Republican candidate for governor Matt Bevin won’t say whether he plans to attend a private meeting hosted by the Kentucky Coal Association and representatives of the energy industry.
KCA President Bill Bissett said Monday that Bevin and Democratic candidate Jack Conway were invited to speak at the group’s annual meeting, which is scheduled for October.
Conway’s campaign told Kentucky Public Radio he would attend. But in an interview on Tuesday, Bevin refused to give a straight answer about whether he would go to the closed-door retreat.
“There’s things that are on my agenda and there’s things that are not on my agenda, and things that will be made aware to the outside world and some that won’t,” Bevin said when asked if he would attend.
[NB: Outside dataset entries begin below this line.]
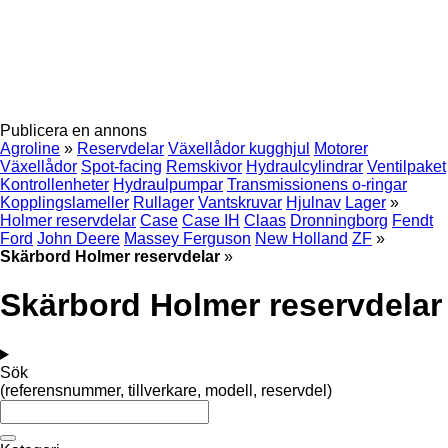
Publicera en annons
Agroline
»
Reservdelar
Växellådor kugghjul
Motorer
Växellådor
Spot-facing
Remskivor
Hydraulcylindrar
Ventilpaket
Kontrollenheter
Hydraulpumpar
Transmissionens o-ringar
Kopplingslameller
Rullager
Vantskruvar
Hjulnav
Lager
»
Holmer reservdelar
Case
Case IH
Claas
Dronningborg
Fendt
Ford
John Deere
Massey Ferguson
New Holland
ZF
»
Skärbord Holmer reservdelar
»
Skärbord Holmer reservdelar
Sök
(referensnummer, tillverkare, modell, reservdel)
In June, Bevin and Conway both appeared at a private event in Virginia attended by luminaries of the nation’s coal industry. The media was not made aware of that event, where the two candidates took questions from Bissett and audience members and sparred with one another, according to the Lexington Herald-Leader.
An invitation for that meeting advertised opportunities for one-on-one conversations between politicians, investors and coal executives.
On Tuesday, Bevin said the June event wasn’t out of the ordinary.
“There are many groups, these groups you’re asking about and many others, who care about this and want to see that we make the right choice for Kentucky,” Bevin said. “And we’ve met with many of them and will meet with many others, and some are happy to have them be open forums, and some are not. There have been many others that have been closed to the press, many others.”
The private meetings give candidates the opportunity to network anonymously with influential donors, said University of Louisville political science professor Dewey Clayton.
“There’s always the sort of issue out here as far as, What does money buy? Does it simply buy access, influence — or does it buy the candidates? So I think this might give them some cover,” Clayton said.
Several media outlets raised objections to the secret debates. But Clayton said candidates feel more comfortable having discussions outside of the public eye.
“I don’t think that’s always a sign that they’re up to something nefarious necessarily,” Clayton said. “I just think sometimes they would like to do this but not having the glare of the media right there.”